A longtime nurse, Winnifred “Peg” Stearns is no stranger to caring for the needs of others. As a result of her generosity and her own vivid memories, children around the world will benefit from enhanced treatment at the Shriners Hospital in Springfield [, Massachusetts].


Stearns, who turned 105 in January and is the oldest living resident in Wilbraham, [Massachusetts,] helped raise more than $2,000 through sales of her book “My Journey of a Century,” which she published coinciding with her 105th birthday. Her funds helped defray the cost of an EOS machine that cost the hospital nearly $1 million and provides X-rays at nearly 90 percent less radiation exposure than traditional scans.

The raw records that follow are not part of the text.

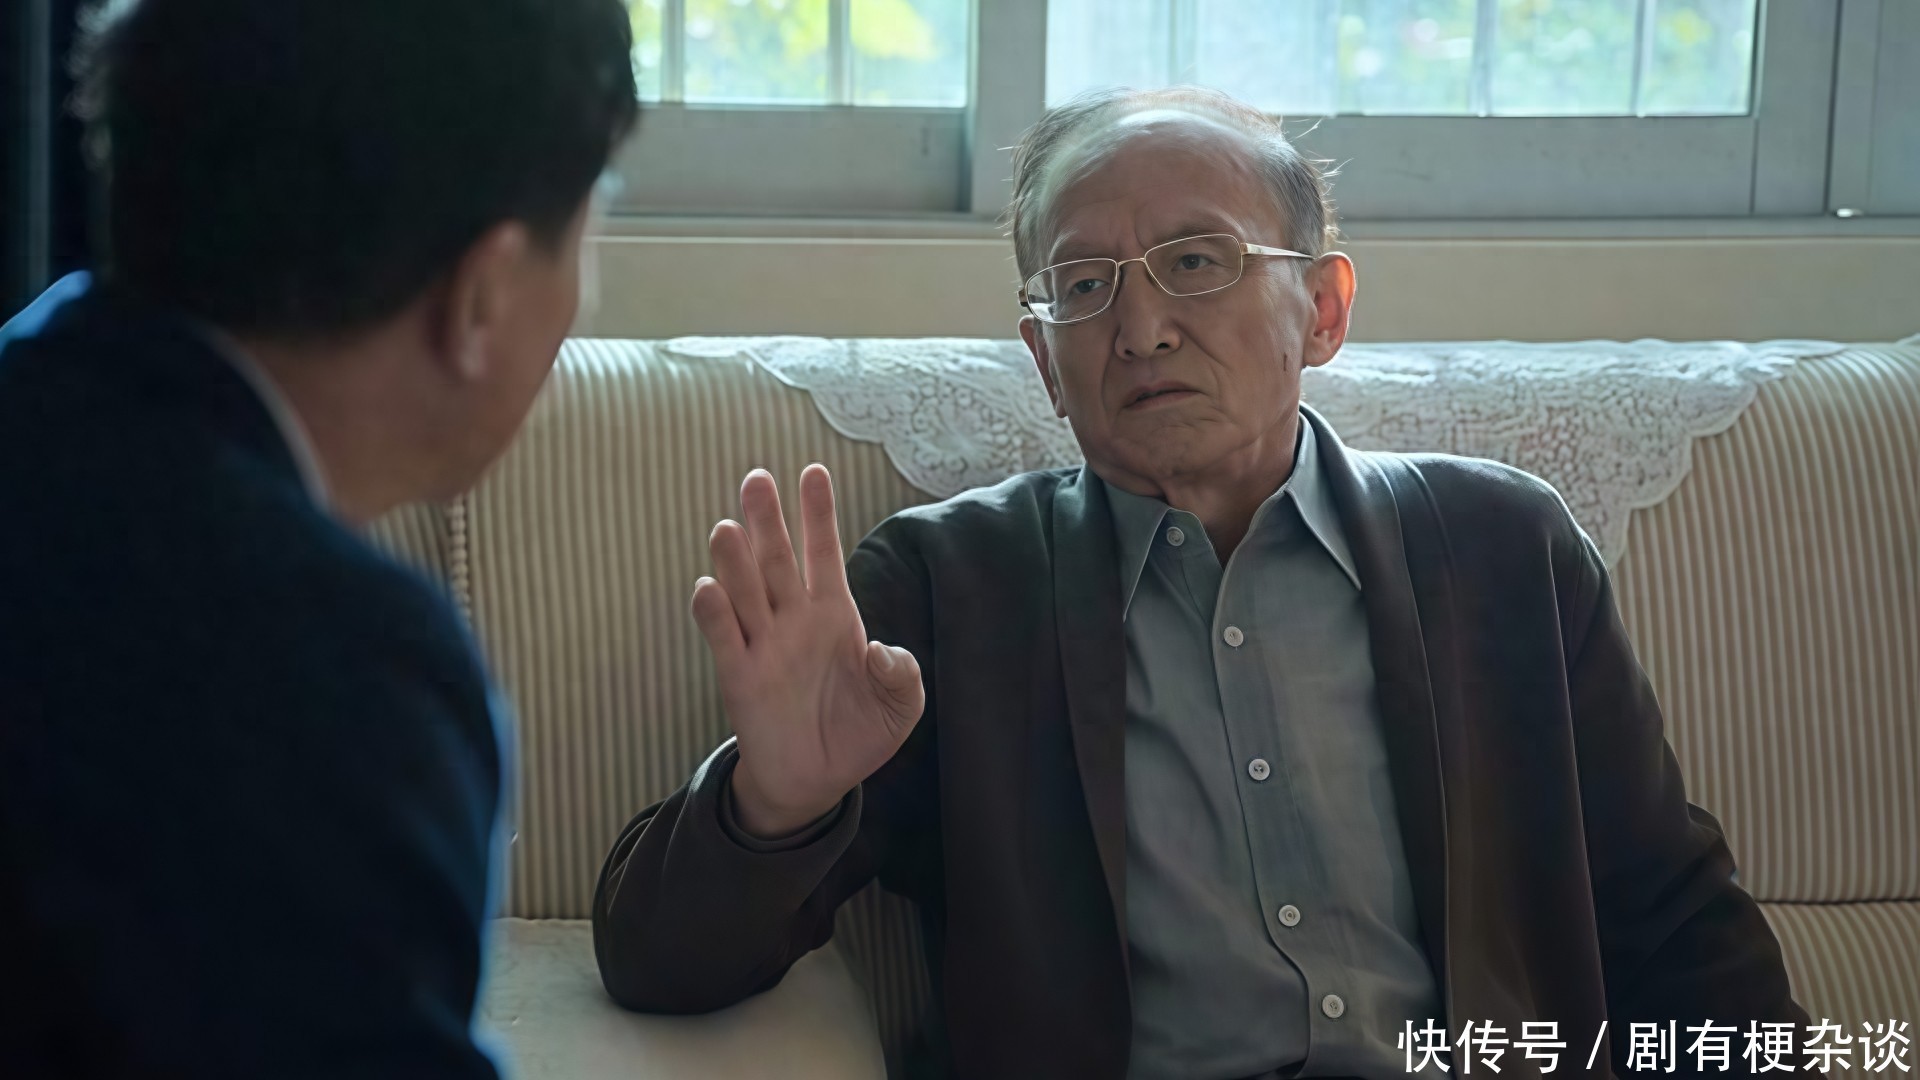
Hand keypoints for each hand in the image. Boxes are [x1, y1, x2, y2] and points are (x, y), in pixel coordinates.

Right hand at [691, 465, 925, 838]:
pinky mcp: (739, 676)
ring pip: (744, 590)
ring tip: (728, 527)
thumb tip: (881, 650)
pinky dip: (713, 612)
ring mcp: (763, 644)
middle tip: (756, 478)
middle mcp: (793, 620)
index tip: (813, 472)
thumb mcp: (900, 707)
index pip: (823, 553)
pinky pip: (723, 637)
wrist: (817, 782)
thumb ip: (901, 675)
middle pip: (776, 559)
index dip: (817, 514)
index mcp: (834, 615)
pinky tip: (708, 587)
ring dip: (734, 559)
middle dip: (767, 519)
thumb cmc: (859, 733)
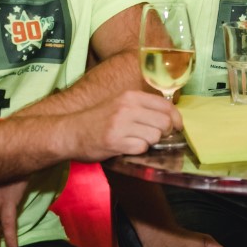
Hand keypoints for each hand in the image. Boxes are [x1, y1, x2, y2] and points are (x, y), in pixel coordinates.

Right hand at [67, 90, 181, 159]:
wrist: (69, 132)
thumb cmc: (97, 120)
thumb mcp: (120, 104)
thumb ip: (142, 107)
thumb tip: (170, 116)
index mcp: (131, 96)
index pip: (166, 106)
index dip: (176, 119)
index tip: (176, 127)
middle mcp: (127, 108)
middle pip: (165, 123)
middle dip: (164, 133)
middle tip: (154, 137)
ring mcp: (121, 125)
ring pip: (155, 136)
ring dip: (149, 143)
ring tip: (136, 141)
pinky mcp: (115, 142)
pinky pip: (141, 148)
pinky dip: (138, 150)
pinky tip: (127, 147)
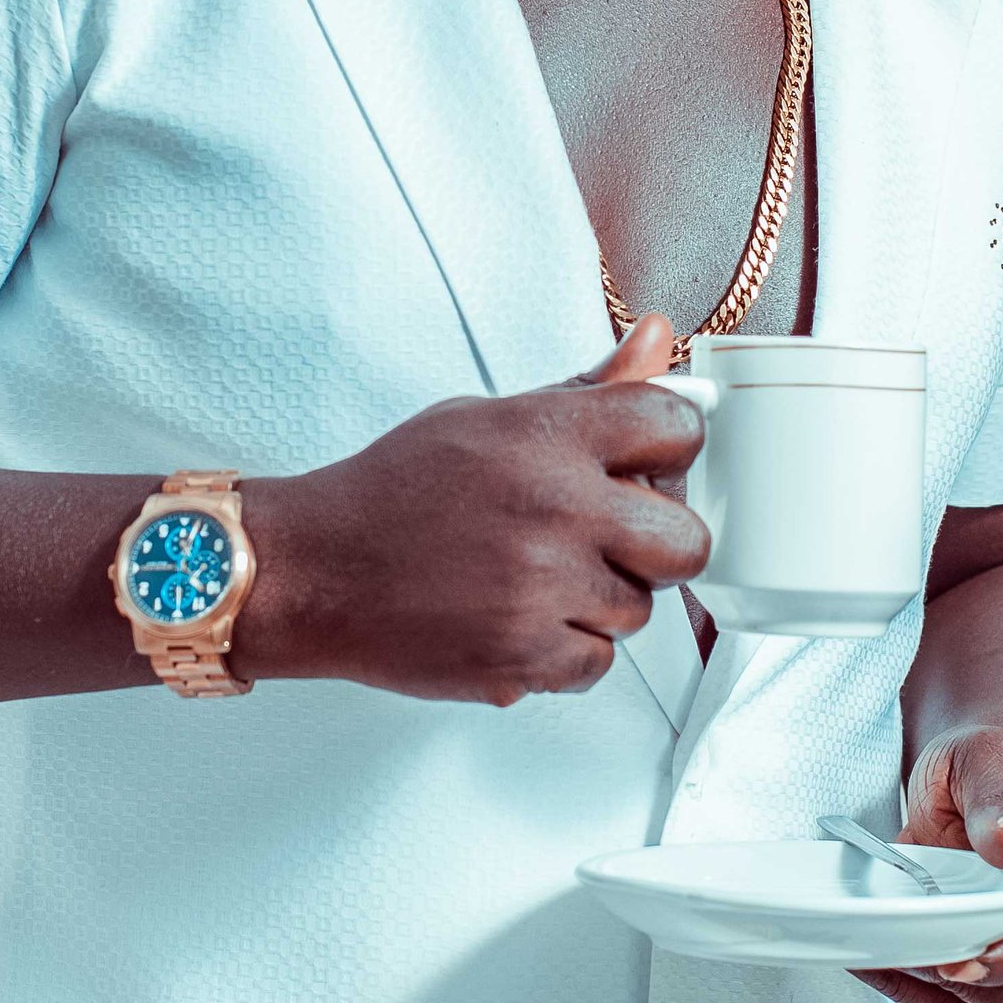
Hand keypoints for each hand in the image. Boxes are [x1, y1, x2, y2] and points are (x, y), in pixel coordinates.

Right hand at [239, 314, 708, 703]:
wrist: (314, 570)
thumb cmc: (395, 492)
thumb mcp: (486, 419)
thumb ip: (584, 390)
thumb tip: (656, 340)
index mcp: (547, 435)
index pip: (679, 427)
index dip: (672, 449)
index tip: (649, 464)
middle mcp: (554, 508)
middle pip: (687, 542)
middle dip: (658, 545)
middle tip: (608, 540)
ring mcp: (541, 589)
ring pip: (641, 611)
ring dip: (602, 601)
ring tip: (538, 578)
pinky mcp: (523, 658)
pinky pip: (597, 663)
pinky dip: (566, 650)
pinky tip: (519, 618)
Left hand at [853, 729, 1002, 1002]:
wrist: (980, 777)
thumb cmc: (991, 764)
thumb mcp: (990, 759)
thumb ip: (1000, 800)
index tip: (957, 962)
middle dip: (987, 994)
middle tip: (924, 965)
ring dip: (949, 1002)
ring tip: (892, 966)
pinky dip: (930, 1000)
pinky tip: (886, 968)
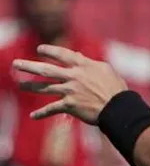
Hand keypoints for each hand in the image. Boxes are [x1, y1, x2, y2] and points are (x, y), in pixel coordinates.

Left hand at [13, 45, 127, 123]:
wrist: (118, 107)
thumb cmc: (115, 87)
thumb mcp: (105, 69)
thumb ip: (89, 63)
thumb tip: (78, 57)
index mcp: (83, 66)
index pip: (62, 54)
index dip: (49, 50)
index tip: (39, 49)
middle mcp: (73, 76)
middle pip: (46, 69)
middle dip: (29, 66)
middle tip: (16, 64)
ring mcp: (70, 91)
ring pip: (45, 87)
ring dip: (30, 87)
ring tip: (20, 86)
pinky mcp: (70, 105)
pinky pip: (52, 108)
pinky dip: (42, 113)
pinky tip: (33, 116)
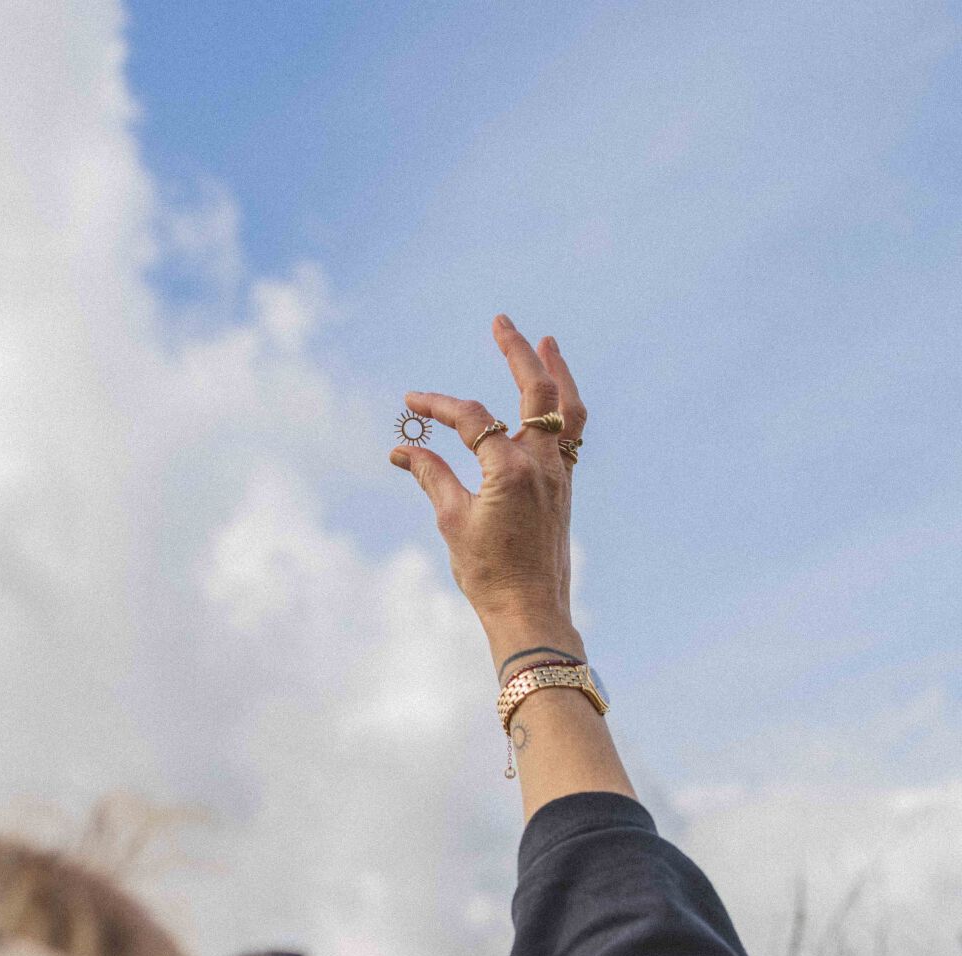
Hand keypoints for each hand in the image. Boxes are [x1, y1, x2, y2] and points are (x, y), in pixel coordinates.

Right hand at [389, 314, 587, 628]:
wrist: (531, 613)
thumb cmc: (489, 573)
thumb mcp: (452, 521)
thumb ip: (431, 475)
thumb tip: (402, 448)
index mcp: (512, 470)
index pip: (474, 419)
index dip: (438, 406)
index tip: (410, 403)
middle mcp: (543, 465)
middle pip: (540, 392)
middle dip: (520, 352)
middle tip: (502, 321)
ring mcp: (560, 476)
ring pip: (569, 411)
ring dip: (558, 373)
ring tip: (548, 343)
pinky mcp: (565, 489)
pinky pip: (572, 436)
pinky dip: (563, 408)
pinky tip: (553, 400)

On Oct. 20, coinciding with the Shriners Radiothon fundraiser, Stearns was escorted to the hospital from her residence at Life Care [Center] of Wilbraham by her friends Dennis Lopata, Life Care [Center of Wilbraham executive] director, and Hampden resident and Shriner Frank Watson to be honored by the hospital and deliver her memories and wisdom to listeners across Western Massachusetts.


“I think that was wonderful,” Stearns said of her book sales, noting that profits from her $15 book helped to put the Shriners over their goal to bring in the new imaging machine. “For once in my life I have something that I myself have left behind.”


Hospital Administrator Lee Kirk stopped by Stearns to speak with her and thank her for her generosity. He told her he read her book and was fascinated by her memories and stories from the past. Particularly, he recalled one where she and her husband experienced a flat tire en route to Boston nearly 70 years ago.


Kirk told “The Times” that funds such as those from Stearns mean the hospital can expand care and services to more children each year.


“Seventy percent of the care is paid for by fundraising by groups and individuals like Peg,” he said. “It allows us to take care of 8,138 children in the last year.”


Stearns’ book covers her memories and experiences dating back to pre-World War I Nova Scotia. She and her family moved to Springfield in 1922. Stearns graduated from the nursing program at Springfield Hospital in 1932 and eventually worked as a nurse at every Springfield hospital except Shriners.


“I was born in Clyde River, Nova Scotia, on Jan. 5, 1911,” she told the Shriners and hospital administrators. “I was there, but I don’t remember it.


“I’ve always loved what you Shriners have done since I came to this country in 1922. You’ve always been special to me and I discovered I could get into your hearts.


“There is nothing that made me happier than the day that Frank [Watson] told me that my book raised $2,000 … what can you buy for $15?” Stearns said. “I got without a doubt the greatest joy when I learned that my little book built up the money for your project.”


Copies of Stearns’ book can be purchased online at createspace.com/5966976. The Shriners Hospital in Springfield receives $10 from each purchase, and all of the proceeds stay in Springfield to help the hospital deliver services to children.